* Task: If a line of the material holds the string "wire", please copy it.

Information given section start

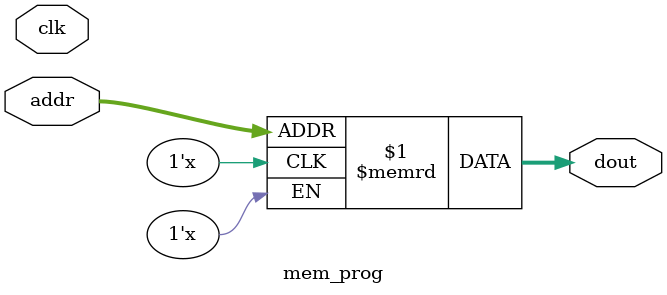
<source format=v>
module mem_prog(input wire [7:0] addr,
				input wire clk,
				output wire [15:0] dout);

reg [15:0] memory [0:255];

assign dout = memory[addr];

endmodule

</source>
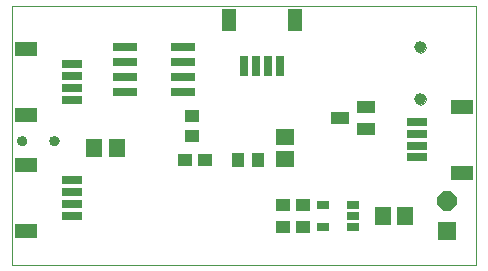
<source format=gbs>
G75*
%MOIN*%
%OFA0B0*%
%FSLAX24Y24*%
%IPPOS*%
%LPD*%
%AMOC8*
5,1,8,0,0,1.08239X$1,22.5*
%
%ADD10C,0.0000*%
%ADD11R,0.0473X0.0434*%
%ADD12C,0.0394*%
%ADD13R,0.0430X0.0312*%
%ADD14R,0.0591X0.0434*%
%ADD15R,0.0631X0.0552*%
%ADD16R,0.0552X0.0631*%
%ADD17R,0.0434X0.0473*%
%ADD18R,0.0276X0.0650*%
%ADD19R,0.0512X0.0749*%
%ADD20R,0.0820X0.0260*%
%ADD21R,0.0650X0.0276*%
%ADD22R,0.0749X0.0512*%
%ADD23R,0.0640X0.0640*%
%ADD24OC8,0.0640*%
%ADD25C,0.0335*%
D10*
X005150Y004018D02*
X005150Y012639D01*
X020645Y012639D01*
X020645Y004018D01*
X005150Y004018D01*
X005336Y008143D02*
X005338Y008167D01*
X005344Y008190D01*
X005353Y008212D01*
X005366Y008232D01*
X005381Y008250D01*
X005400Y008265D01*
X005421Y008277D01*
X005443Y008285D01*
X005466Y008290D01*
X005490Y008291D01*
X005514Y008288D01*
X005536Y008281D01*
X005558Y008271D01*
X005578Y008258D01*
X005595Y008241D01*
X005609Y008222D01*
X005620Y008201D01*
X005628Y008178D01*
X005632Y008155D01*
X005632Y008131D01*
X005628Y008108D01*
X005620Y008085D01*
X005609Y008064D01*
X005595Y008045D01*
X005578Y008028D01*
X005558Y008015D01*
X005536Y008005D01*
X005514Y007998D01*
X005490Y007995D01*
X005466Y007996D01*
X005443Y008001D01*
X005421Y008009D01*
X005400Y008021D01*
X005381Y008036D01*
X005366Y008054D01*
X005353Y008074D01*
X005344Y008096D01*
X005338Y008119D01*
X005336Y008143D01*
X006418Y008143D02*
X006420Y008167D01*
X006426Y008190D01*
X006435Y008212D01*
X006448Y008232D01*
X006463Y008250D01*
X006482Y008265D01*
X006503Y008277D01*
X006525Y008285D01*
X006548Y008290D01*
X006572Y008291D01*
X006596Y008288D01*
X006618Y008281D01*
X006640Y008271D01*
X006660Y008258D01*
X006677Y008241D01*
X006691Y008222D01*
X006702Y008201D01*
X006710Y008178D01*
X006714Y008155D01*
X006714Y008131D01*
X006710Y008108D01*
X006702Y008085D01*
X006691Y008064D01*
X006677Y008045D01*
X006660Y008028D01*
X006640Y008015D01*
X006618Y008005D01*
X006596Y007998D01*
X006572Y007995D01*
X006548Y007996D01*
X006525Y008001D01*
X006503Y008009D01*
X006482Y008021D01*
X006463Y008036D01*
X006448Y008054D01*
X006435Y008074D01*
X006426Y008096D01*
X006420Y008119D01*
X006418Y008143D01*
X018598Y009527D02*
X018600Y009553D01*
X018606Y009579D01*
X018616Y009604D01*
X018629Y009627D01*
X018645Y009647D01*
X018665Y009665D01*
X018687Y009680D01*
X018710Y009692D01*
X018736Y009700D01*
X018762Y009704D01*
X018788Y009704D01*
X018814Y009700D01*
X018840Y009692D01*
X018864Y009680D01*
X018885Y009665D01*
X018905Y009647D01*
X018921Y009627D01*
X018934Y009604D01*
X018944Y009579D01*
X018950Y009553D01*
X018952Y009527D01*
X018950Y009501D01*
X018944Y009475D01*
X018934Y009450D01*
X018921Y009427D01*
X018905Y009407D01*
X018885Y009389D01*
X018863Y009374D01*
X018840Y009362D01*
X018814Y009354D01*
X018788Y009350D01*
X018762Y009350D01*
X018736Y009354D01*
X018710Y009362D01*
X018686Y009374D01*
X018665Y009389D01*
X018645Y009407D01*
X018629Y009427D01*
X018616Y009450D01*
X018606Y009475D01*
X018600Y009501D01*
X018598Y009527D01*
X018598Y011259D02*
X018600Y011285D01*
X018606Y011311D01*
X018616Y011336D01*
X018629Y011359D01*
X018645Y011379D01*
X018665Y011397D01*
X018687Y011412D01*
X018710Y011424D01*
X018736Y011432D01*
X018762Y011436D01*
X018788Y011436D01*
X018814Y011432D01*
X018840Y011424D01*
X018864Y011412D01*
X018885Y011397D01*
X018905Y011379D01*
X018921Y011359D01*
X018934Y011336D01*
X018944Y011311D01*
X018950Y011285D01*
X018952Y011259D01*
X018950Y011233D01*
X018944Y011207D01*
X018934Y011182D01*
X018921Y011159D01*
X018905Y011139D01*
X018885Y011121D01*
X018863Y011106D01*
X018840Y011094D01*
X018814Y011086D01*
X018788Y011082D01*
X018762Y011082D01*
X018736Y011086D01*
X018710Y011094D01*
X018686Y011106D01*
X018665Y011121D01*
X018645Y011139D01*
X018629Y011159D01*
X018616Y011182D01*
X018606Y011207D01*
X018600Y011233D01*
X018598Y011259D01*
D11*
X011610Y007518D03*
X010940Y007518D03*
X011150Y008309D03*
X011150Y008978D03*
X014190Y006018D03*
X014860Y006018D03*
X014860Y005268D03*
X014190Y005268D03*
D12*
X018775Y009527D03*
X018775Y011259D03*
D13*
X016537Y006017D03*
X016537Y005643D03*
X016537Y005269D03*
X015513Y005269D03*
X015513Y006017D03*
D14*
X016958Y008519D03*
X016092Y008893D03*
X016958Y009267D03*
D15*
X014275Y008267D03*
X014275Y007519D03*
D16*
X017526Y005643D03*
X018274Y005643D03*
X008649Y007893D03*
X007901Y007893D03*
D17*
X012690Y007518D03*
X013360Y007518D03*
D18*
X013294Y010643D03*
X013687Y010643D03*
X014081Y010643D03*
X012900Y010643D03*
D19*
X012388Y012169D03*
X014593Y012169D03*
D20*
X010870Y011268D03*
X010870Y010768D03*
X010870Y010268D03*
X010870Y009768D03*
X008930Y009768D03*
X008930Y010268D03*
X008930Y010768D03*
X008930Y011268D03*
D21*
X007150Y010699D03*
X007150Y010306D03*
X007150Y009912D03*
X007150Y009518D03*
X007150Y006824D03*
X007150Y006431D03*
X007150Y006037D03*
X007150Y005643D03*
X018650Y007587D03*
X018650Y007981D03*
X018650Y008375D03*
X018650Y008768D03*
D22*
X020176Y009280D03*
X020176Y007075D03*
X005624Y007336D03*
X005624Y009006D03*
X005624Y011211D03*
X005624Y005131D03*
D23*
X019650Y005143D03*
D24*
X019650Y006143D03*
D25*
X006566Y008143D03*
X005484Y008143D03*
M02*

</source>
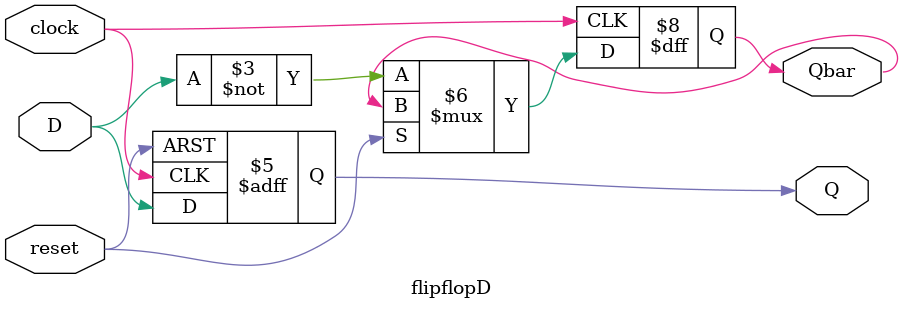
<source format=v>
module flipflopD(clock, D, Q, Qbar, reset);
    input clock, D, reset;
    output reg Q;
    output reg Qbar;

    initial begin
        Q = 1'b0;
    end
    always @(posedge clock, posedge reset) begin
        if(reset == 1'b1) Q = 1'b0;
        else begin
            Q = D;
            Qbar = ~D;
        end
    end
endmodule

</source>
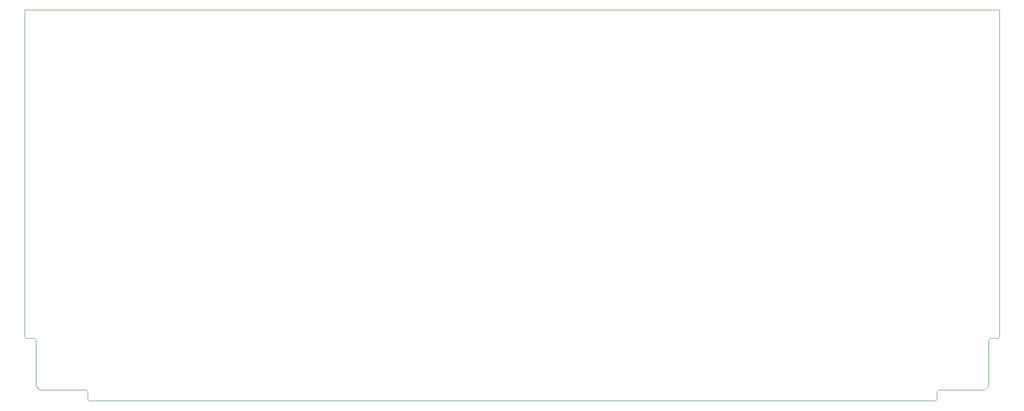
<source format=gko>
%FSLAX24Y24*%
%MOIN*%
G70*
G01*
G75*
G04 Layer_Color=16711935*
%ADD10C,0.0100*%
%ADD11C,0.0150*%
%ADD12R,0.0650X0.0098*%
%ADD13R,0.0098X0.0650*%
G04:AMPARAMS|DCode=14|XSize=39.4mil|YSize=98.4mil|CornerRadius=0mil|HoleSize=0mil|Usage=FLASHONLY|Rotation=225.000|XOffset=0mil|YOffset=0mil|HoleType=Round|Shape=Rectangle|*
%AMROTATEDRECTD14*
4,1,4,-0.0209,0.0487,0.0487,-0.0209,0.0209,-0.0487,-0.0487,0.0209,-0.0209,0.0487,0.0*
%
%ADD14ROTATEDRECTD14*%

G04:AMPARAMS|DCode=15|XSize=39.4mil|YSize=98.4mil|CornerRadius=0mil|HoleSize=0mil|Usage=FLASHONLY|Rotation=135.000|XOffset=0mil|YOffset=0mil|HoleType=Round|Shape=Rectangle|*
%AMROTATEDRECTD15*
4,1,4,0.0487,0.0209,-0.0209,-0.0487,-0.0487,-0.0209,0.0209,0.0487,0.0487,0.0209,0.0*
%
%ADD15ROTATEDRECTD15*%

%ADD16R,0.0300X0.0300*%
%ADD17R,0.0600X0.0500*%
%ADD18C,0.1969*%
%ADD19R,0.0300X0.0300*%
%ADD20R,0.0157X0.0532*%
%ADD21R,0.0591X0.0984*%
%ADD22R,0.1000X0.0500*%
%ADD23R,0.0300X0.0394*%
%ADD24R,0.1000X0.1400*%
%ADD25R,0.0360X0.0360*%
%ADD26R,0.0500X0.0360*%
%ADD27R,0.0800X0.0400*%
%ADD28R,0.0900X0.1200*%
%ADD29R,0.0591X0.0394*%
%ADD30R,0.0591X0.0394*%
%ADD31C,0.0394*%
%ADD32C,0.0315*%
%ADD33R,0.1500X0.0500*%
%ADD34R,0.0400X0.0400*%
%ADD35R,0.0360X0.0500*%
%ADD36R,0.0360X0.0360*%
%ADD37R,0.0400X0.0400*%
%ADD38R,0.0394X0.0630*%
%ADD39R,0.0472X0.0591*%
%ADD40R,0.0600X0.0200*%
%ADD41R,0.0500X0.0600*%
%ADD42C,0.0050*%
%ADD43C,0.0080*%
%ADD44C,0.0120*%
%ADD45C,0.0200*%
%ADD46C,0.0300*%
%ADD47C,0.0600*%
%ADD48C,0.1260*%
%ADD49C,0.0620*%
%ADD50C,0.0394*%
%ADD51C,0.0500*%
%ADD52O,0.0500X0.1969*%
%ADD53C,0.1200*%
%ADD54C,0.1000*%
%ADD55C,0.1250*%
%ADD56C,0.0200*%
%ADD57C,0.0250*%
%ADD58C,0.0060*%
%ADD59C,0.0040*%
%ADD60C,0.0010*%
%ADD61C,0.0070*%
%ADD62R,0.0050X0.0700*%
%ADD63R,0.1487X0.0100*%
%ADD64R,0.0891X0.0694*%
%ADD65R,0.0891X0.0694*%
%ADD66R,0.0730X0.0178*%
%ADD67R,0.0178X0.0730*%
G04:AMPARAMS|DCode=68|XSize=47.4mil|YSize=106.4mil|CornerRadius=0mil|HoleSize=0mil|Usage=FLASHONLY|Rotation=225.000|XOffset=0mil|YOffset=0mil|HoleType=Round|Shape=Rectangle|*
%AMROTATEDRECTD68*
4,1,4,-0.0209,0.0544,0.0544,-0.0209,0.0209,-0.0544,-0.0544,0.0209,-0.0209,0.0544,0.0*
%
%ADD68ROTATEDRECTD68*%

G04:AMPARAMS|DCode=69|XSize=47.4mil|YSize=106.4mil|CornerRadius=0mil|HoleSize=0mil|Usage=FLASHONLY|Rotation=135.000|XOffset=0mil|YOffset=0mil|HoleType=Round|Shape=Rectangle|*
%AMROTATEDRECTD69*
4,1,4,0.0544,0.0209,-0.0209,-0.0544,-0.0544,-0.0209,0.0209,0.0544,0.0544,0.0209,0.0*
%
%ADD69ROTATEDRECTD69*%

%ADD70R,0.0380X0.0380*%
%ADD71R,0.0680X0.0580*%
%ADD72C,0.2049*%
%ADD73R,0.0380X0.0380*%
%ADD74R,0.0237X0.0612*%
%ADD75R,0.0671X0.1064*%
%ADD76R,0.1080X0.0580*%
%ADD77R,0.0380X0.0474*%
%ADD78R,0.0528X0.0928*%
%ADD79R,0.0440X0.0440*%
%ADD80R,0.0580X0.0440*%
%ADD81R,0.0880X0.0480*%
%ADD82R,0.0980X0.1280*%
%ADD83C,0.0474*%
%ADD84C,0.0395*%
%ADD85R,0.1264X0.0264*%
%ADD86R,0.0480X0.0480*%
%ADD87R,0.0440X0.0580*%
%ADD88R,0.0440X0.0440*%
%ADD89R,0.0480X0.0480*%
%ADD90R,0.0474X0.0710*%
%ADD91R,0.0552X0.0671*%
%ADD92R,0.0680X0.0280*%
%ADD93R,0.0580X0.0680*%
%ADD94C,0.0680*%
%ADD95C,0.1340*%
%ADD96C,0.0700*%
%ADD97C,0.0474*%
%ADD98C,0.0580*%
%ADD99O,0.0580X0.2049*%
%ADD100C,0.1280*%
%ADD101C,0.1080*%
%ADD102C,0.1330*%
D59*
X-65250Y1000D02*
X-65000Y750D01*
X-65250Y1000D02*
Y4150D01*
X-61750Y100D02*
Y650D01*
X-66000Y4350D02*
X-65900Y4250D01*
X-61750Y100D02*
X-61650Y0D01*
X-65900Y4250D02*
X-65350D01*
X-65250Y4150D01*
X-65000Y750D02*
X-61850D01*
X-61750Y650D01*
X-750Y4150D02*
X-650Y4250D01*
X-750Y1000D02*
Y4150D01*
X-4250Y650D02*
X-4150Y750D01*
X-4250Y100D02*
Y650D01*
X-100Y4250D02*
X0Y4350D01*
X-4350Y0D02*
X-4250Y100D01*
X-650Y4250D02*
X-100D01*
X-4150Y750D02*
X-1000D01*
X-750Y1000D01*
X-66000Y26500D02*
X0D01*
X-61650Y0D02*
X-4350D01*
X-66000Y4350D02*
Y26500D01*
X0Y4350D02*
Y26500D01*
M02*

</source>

Information given section end

* Result of the exercise:
module mem_prog(input wire [7:0] addr,
				input wire clk,
				output wire [15:0] dout);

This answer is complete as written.